![alt text](https://www.mbari.org/wp-content/uploads/2014/11/logo-mbari-3b.png "MBARI")
<div align="center">Copyright (c) 2021, MBARI</div>

* Distributed under the terms of the GPL License
* Maintainer: dcline@mbari.org
* Author: Danelle Cline dcline@mbari.org

##  Preprocessing using PCEN

Noise removal is an essential aspect of effective sound detection and classification and noise from boats, recording equipment, or "noise" from species vocalizing in the same frequency band all interfere with classification performance.

While we can't do much about species vocalizing in the same band, removal of noise, in particular, stationary narrow-band noise is possible using a method called Per Channel Energy Normalization (PCEN)[1]. PCEN also has other desirable properties including: a) it gaussianizes the background, and b) it can enhance the onset of a call [1][2].
In short, PCEN helps isolate sound units which is essential for both detection and classification.
We have found PCEN improves performance across both supervised and unsupervised machine learning methods we have tried.
Google also found this useful in their exploration of humpback song [3].

## Install dependencies
First, let's install dependencies and include all packages used in this tutorial. This only needs to be done once for the duration of this notebook.

In [None]:
!pip install numpy
!pip install soundfile

In [None]:
import boto3
from botocore import UNSIGNED
from botocore.client import Config
import numpy as np
import soundfile as sf
import librosa
import matplotlib.pyplot as plt
from pathlib import Path

# Read in a sound file

In [None]:

# First, let's download the data used in this notebook
bucket = 'emso-tsc2021-session3-eu-west-3'
wav_filename = 'blue_A_3.wav'

s3 = boto3.resource('s3',
    aws_access_key_id='',
    aws_secret_access_key='',
    config=Config(signature_version=UNSIGNED))

# only download if needed
if not Path(wav_filename).exists():
    print('Downloading')
    s3.Bucket(bucket).download_file(wav_filename, wav_filename)
    print(f'Done downloading {wav_filename}')

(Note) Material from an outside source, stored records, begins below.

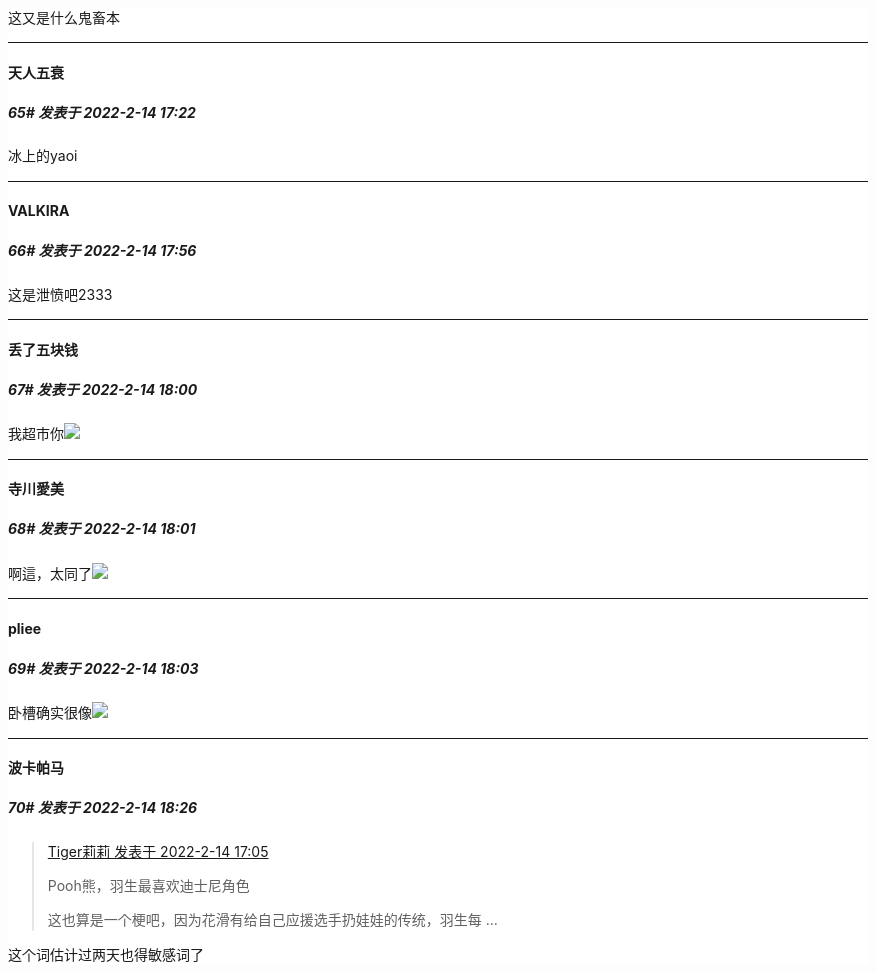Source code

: 这又是什么鬼畜本

*****

####  天人五衰  
##### 65#       发表于 2022-2-14 17:22

冰上的yaoi



*****

####  VALKIRA  
##### 66#       发表于 2022-2-14 17:56

这是泄愤吧2333

*****

####  丢了五块钱  
##### 67#       发表于 2022-2-14 18:00

我超市你<img src="https://static.saraba1st.com/image/smiley/face2017/067.png" referrerpolicy="no-referrer">

*****

####  寺川愛美  
##### 68#       发表于 2022-2-14 18:01

啊這，太同了<img src="https://static.saraba1st.com/image/smiley/face2017/105.png" referrerpolicy="no-referrer">

*****

####  pliee  
##### 69#       发表于 2022-2-14 18:03

卧槽确实很像<img src="https://static.saraba1st.com/image/smiley/face2017/066.png" referrerpolicy="no-referrer">



*****

####  波卡帕马  
##### 70#       发表于 2022-2-14 18:26

<blockquote><a href="httphttps://bbs.saraba1st.com/2b/forum.php?mod=redirect&amp;goto=findpost&amp;pid=54683513&amp;ptid=2052453" target="_blank">Tiger莉莉 发表于 2022-2-14 17:05</a>

Pooh熊，羽生最喜欢迪士尼角色

这也算是一个梗吧，因为花滑有给自己应援选手扔娃娃的传统，羽生每 ...</blockquote>
这个词估计过两天也得敏感词了


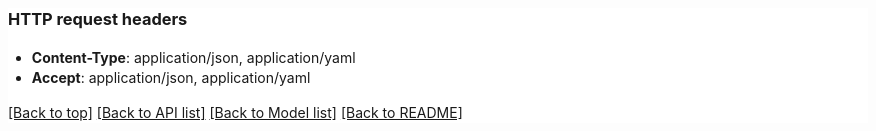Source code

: ### HTTP request headers

 - **Content-Type**: application/json, application/yaml
 - **Accept**: application/json, application/yaml

[[Back to top]](#) [[Back to API list]](../README.md#documentation-for-api-endpoints) [[Back to Model list]](../README.md#documentation-for-models) [[Back to README]](../README.md)

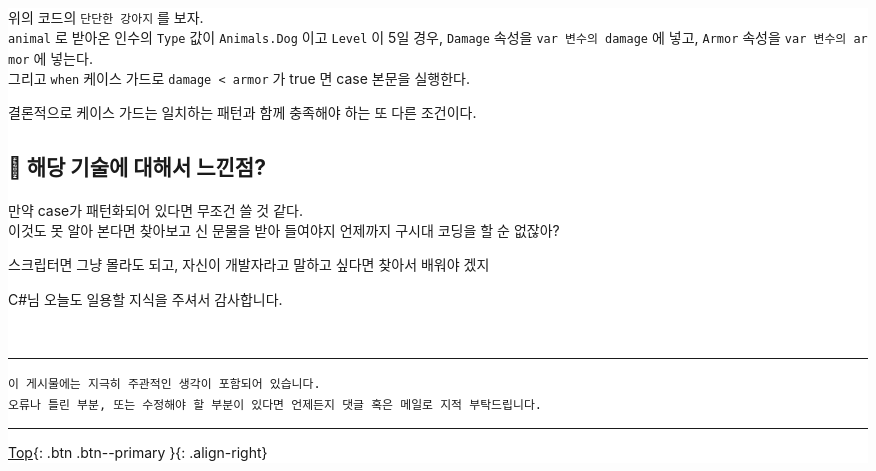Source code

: 위의 코드의 `단단한 강아지` 를 보자.  
`animal` 로 받아온 인수의 `Type` 값이 `Animals.Dog` 이고 `Level` 이 5일 경우, `Damage` 속성을 `var 변수의 damage` 에 넣고, `Armor` 속성을 `var 변수의 armor` 에 넣는다.  
그리고 `when` 케이스 가드로 `damage < armor` 가 true 면 case 본문을 실행한다.

결론적으로 케이스 가드는 일치하는 패턴과 함께 충족해야 하는 또 다른 조건이다.


## 🤔 해당 기술에 대해서 느낀점?

만약 case가 패턴화되어 있다면 무조건 쓸 것 같다.  
이것도 못 알아 본다면 찾아보고 신 문물을 받아 들여야지 언제까지 구시대 코딩을 할 순 없잖아?

스크립터면 그냥 몰라도 되고, 자신이 개발자라고 말하고 싶다면 찾아서 배워야 겠지

C#님 오늘도 일용할 지식을 주셔서 감사합니다.

<br>
<hr style="width:100%" />

    이 게시물에는 지극히 주관적인 생각이 포함되어 있습니다. 
    오류나 틀린 부분, 또는 수정해야 할 부분이 있다면 언제든지 댓글 혹은 메일로 지적 부탁드립니다.
    
<hr style="width:100%" />

[Top](#){: .btn .btn--primary }{: .align-right}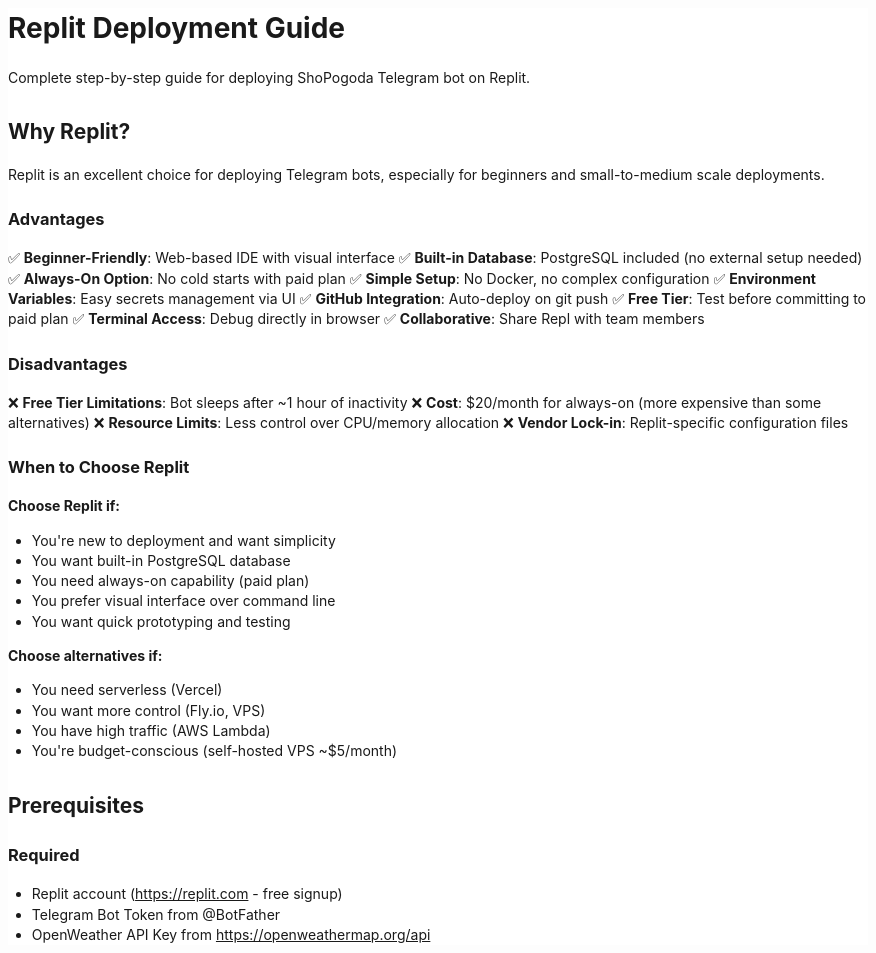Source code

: # Replit Deployment Guide

Complete step-by-step guide for deploying ShoPogoda Telegram bot on Replit.

## Why Replit?

Replit is an excellent choice for deploying Telegram bots, especially for beginners and small-to-medium scale deployments.

### Advantages

✅ **Beginner-Friendly**: Web-based IDE with visual interface
✅ **Built-in Database**: PostgreSQL included (no external setup needed)
✅ **Always-On Option**: No cold starts with paid plan
✅ **Simple Setup**: No Docker, no complex configuration
✅ **Environment Variables**: Easy secrets management via UI
✅ **GitHub Integration**: Auto-deploy on git push
✅ **Free Tier**: Test before committing to paid plan
✅ **Terminal Access**: Debug directly in browser
✅ **Collaborative**: Share Repl with team members

### Disadvantages

❌ **Free Tier Limitations**: Bot sleeps after ~1 hour of inactivity
❌ **Cost**: $20/month for always-on (more expensive than some alternatives)
❌ **Resource Limits**: Less control over CPU/memory allocation
❌ **Vendor Lock-in**: Replit-specific configuration files

### When to Choose Replit

**Choose Replit if:**

- You're new to deployment and want simplicity
- You want built-in PostgreSQL database
- You need always-on capability (paid plan)
- You prefer visual interface over command line
- You want quick prototyping and testing

**Choose alternatives if:**

- You need serverless (Vercel)
- You want more control (Fly.io, VPS)
- You have high traffic (AWS Lambda)
- You're budget-conscious (self-hosted VPS ~$5/month)

## Prerequisites

### Required

- Replit account (<https://replit.com> - free signup)
- Telegram Bot Token from @BotFather
- OpenWeather API Key from <https://openweathermap.org/api>
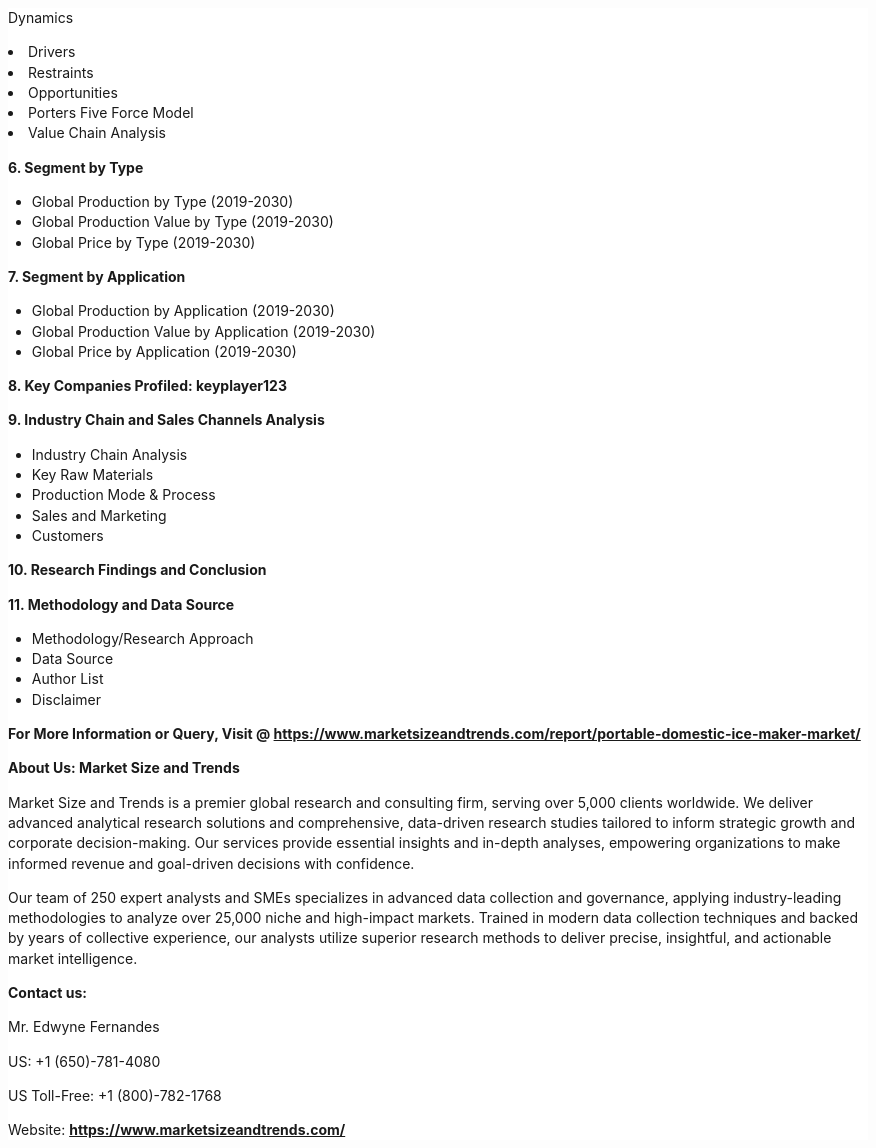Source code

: Dynamics</li><li>Drivers</li><li>Restraints</li><li>Opportunities</li><li>Porters Five Force Model</li><li>Value Chain Analysis&nbsp;</li></ul><p><strong>6. Segment by Type</strong></p><ul><li>Global Production by Type (2019-2030)</li><li>Global Production Value by Type (2019-2030)</li><li>Global Price by Type (2019-2030)</li></ul><p><strong>7. Segment by Application</strong></p><ul><li>Global Production by Application (2019-2030)</li><li>Global Production Value by Application (2019-2030)</li><li>Global Price by Application (2019-2030)</li></ul><p><strong>8. Key Companies Profiled: keyplayer123</strong></p><p><strong>9. Industry Chain and Sales Channels Analysis</strong></p><ul><li>Industry Chain Analysis</li><li>Key Raw Materials</li><li>Production Mode &amp; Process</li><li>Sales and Marketing</li><li>Customers</li></ul><p><strong>10. Research Findings and Conclusion</strong></p><p><strong>11. Methodology and Data Source</strong></p><ul><li>Methodology/Research Approach</li><li>Data Source</li><li>Author List</li><li>Disclaimer</li></ul></p><p><strong>For More Information or Query, Visit @ <a href="https://www.marketsizeandtrends.com/report/portable-domestic-ice-maker-market/">https://www.marketsizeandtrends.com/report/portable-domestic-ice-maker-market/</a></strong></p><p><strong>About Us: Market Size and Trends</strong></p><p>Market Size and Trends is a premier global research and consulting firm, serving over 5,000 clients worldwide. We deliver advanced analytical research solutions and comprehensive, data-driven research studies tailored to inform strategic growth and corporate decision-making. Our services provide essential insights and in-depth analyses, empowering organizations to make informed revenue and goal-driven decisions with confidence.</p><p>Our team of 250 expert analysts and SMEs specializes in advanced data collection and governance, applying industry-leading methodologies to analyze over 25,000 niche and high-impact markets. Trained in modern data collection techniques and backed by years of collective experience, our analysts utilize superior research methods to deliver precise, insightful, and actionable market intelligence.</p><p><strong>Contact us:</strong></p><p>Mr. Edwyne Fernandes</p><p>US: +1 (650)-781-4080</p><p>US Toll-Free: +1 (800)-782-1768</p><p>Website: <strong><a href="https://www.marketsizeandtrends.com/">https://www.marketsizeandtrends.com/</a></strong></p>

samples, sample_rate = sf.read(wav_filename,dtype='float32')
nsec = (samples.size)/sample_rate # number of seconds in vector
print(f'Read {nsec} seconds of data')

# Compute the STFT

In [None]:
num_fft = 1024
overlap = 0.95

# Set high/low frequency
low_freq = 20; high_freq = 100

# compute STFT
P = np.abs(librosa.stft(y=samples, n_fft=num_fft, window="hann", hop_length=int(num_fft*(1-overlap))))
freq_bin = float(P.shape[0]) / float(sample_rate / 2)
minM = -1 * (P.shape[0] - int(low_freq * freq_bin))
maxM = -1 * (P.shape[0] - int(high_freq * freq_bin))
P = P[minM:maxM]

# PCEN Components

The three main components in PCEN are:

1. Gain control
2. Temporal integraion
3. Dynamic range compression

PCEN can be implemented as a neural network layer and jointly optimized with e.g. a CNN. This is an advanced topic outside the scope of this tutorial.

For isolated sound units, gain control is the more significant factor.  You will want to experimentally determine the best settings for your data.

# Gain control

In [None]:
gain = [0.25, 0.5, 0.75]
fig = plt.figure()
width = 10
height = 5
fig.set_size_inches(width, height)
for i, g in enumerate(gain):
    D = librosa.pcen(P, gain=g, sr=sample_rate, hop_length=round(num_fft*overlap))
    plt.subplot(3, 1, i+1)
    plt.axis('off')
    plt.imshow(np.flipud(D), interpolation='bilinear', cmap='Blues')
    plt.tight_layout()
    plt.title(f'PCEN spectrogram gain={g} ');

### References
[1] https://arxiv.org/pdf/1607.05666.pdf
[2] http://www.justinsalamon.com/uploads/4/3/9/4/4394963/lostanlen_pcen_spl2018.pdf
[3] https://tfhub.dev/google/humpback_whale/1